I don’t believe in this. llama.cpp’s performance on this machine has not evolved a iota over the last year. Also here’s the performance I’m getting with various thread counts:
- 1: 3.15 t/s
- 2: 5.93 t/s
- 3: 8.43 t/s
- 4: 10.52 t/s
So as you can see, the extra CPU performane is quickly amortized by RAM speed and in your case it’s located between 1 and 2 threads. It cannot be just a few optimization which divide the CPU performance by that much. That’s why I suppose it’s more likely the quantization of the model instead that plays against performance here.

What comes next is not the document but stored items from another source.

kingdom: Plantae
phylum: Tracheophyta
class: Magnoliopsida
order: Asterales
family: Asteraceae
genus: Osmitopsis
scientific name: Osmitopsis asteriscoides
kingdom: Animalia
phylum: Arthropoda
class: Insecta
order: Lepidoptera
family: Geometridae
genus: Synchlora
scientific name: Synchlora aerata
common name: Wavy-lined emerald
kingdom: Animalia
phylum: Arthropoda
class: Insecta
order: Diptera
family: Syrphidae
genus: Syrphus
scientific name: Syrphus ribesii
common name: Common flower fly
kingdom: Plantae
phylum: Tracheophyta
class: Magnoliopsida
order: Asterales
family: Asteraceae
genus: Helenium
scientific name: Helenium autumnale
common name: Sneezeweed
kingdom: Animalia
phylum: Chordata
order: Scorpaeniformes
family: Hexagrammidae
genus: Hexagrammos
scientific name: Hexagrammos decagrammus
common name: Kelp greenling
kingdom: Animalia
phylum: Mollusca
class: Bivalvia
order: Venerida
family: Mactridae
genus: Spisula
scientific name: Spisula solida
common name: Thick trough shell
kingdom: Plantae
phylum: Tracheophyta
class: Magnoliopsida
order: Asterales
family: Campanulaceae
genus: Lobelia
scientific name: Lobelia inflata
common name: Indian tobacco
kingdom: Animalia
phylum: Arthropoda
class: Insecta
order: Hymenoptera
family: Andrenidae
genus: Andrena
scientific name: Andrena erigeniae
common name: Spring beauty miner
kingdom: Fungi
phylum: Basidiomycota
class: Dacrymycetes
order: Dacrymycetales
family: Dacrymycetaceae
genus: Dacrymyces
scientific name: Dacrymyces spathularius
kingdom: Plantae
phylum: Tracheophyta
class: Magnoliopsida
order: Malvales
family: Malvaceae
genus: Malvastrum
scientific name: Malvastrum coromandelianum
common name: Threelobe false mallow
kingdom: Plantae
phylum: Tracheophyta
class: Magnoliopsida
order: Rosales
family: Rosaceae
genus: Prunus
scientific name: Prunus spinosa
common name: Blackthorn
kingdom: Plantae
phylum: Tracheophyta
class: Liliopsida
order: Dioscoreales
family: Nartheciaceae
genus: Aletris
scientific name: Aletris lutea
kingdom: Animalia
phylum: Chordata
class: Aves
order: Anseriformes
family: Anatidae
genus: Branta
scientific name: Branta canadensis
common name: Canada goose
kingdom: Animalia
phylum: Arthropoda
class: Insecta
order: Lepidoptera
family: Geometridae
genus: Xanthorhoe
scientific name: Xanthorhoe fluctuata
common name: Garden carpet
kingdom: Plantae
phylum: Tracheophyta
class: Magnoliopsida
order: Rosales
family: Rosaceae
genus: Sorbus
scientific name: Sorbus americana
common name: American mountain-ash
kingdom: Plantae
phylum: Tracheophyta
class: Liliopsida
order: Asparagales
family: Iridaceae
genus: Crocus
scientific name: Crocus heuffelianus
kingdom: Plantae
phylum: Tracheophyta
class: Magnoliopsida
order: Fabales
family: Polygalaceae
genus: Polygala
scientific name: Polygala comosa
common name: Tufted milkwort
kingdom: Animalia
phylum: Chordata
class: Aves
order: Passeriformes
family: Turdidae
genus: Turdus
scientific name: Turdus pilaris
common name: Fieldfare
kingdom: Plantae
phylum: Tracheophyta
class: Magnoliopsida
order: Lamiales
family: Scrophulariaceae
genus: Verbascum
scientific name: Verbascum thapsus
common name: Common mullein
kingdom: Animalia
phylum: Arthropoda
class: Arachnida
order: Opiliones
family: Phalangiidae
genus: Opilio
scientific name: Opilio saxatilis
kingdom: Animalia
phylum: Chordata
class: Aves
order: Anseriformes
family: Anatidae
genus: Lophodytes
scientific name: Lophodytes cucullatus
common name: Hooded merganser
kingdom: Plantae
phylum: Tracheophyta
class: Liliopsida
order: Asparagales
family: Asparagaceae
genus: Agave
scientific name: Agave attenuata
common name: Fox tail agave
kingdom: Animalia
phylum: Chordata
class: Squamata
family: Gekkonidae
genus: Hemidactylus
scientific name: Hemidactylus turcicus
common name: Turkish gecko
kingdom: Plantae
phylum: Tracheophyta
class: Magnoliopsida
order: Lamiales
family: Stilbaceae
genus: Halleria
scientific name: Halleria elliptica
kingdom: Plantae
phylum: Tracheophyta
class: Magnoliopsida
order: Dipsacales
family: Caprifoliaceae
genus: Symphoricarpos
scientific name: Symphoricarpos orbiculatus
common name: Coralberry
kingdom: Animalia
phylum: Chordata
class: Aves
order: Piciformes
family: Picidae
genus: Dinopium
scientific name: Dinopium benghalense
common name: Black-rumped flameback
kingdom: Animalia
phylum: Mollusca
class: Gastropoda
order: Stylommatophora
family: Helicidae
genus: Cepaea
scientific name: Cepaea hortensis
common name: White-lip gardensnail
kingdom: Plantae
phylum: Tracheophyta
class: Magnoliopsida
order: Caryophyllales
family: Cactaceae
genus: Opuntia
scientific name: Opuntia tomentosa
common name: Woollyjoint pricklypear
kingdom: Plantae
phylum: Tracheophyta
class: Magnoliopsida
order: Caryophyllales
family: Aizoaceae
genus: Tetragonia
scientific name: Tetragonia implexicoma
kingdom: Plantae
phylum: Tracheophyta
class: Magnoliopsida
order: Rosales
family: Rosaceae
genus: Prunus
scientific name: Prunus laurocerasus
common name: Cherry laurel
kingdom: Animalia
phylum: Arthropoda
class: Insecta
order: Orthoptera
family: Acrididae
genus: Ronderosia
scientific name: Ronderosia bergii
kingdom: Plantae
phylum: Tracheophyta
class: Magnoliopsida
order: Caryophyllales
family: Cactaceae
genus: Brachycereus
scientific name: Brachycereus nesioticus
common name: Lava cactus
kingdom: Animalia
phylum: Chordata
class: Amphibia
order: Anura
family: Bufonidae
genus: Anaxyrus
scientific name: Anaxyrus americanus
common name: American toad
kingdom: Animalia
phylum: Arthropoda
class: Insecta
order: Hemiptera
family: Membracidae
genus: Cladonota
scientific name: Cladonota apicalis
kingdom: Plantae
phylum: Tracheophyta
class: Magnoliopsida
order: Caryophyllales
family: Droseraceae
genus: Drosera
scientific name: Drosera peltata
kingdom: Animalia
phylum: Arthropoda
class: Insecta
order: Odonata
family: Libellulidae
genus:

It does work. But you wanted to use qwen, I was testing qwen.
I’m not seeing it claim to be faster, it claims to embed llama.cpp in a way that’s portable and easy to use: they make huge cross-platform executables that contain the LLM and that you can run anywhere. The fact that a user got amazing perf by running it on their GPU just means their GPU is fast enough
Owh… I misunderstood your replies. I thought you wanted more speed in that docket environment.